● **Page extract**
+++
So we decided to utilize our location in the Asian district to get some pho (pronounced: fuh), a Vietnamese soup advertised everywhere, mostly because we thought "pho" was a very silly word. It was delicious. Then we walked around some more, this time to Notre Dame and around the Hotel de Ville, the government area of Paris. We found a yummy rhumerie (rummery? I suppose.) They also had an ice-skating rink set up, along with tubing areas for little kids, and it was all very cute and wintry and festive. Though I will repeat my happiness that I have always lived in an area with real seasons, snow included. Paris and London do not generally snow, and I miss that part of winter. Am very glad that I got to see some snowfall at Yale before I left. But I digress.

Hotel de Ville:


Then we met up with Roland, a relative of mine who lives in Paris, and his girlfriend. They were very very sweet and took Josh, Laura, and me out to a lovely full-course dinner, then drove us around Paris at night. Tres belle. Roland was a jokester; the three of us loved him. We met up with Gerald and Andrea, who had also come to Paris but were not staying with us, for a little while as well.

Then on Sunday, we all split up during the day. I went to the Louvre on my own, which was much fun and very leisurely and a nice little bit of independence (not to mention language practice.) I ate at a very French cafe, then met up with Alex again and went to the Eiffel Tower and ate a nutella crepe. The US needs to embrace nutella more than it does, I think. Though all this crepe consumption does make me miss American pancakes. Who wants to do IHOP with me when I return? (Ella, remember our venture on route 17 when we could barely drive?)

Sunday was also a landmark occasion hotel-wise, when all of the clues came together to determine why this was the best worst hotel room ever. Having asked Desk Man to let us stay another extra night that morning, we reflected that karma would not be pleased. Sure enough, after Josh and I showered in the morning (not together), we made the always-welcome discovery that our shower would not shut off. In fact, although the showerhead was dry, water began bursting uncontrollably from the faucets. I alerted Desk Man, who told me that the mechanic does not work on weekends.

Me: But the water is going to go into the room! (This conversation was conducted in French. Most unfortunately, I could not remember the word for "flood." NB: it's "d
éluge.")
Desk Man: You can use the public shower.
+++
● **Material provided**
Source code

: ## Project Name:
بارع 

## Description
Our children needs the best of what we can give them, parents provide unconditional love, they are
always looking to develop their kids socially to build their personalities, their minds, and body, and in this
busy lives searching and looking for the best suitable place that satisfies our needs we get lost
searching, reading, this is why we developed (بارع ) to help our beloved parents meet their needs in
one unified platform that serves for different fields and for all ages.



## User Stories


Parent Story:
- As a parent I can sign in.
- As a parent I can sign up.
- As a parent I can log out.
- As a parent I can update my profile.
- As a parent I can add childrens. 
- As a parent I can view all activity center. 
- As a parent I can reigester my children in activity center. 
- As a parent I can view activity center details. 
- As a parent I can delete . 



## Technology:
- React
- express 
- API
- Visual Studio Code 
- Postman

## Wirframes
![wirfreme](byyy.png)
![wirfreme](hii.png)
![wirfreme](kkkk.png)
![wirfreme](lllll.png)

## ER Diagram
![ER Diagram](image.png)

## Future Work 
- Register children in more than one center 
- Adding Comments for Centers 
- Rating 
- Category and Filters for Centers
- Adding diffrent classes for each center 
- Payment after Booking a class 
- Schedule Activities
+++
● **Your tasks**
[a] Say whether each statement agrees with the Paris travel account, giving yes or no and quoting the exact words of the account that decide it: (i) On Sunday the writer visited the Louvre alone; (ii) Roland lives in London; (iii) Desk Man said the mechanic would come to fix the shower that day.
[b] Write out the part of the Paris travel account from "Sunday was also" up to and including "work on weekends.", copying it exactly.

● **Task-by-task answers**
[a]
(i) Yes: "I went to the Louvre on my own"
(ii) No: "a relative of mine who lives in Paris"
(iii) No: "the mechanic does not work on weekends"

[b]
Sunday was also a landmark occasion hotel-wise, when all of the clues came together to determine why this was the best worst hotel room ever. Having asked Desk Man to let us stay another extra night that morning, we reflected that karma would not be pleased. Sure enough, after Josh and I showered in the morning (not together), we made the always-welcome discovery that our shower would not shut off. In fact, although the showerhead was dry, water began bursting uncontrollably from the faucets. I alerted Desk Man, who told me that the mechanic does not work on weekends.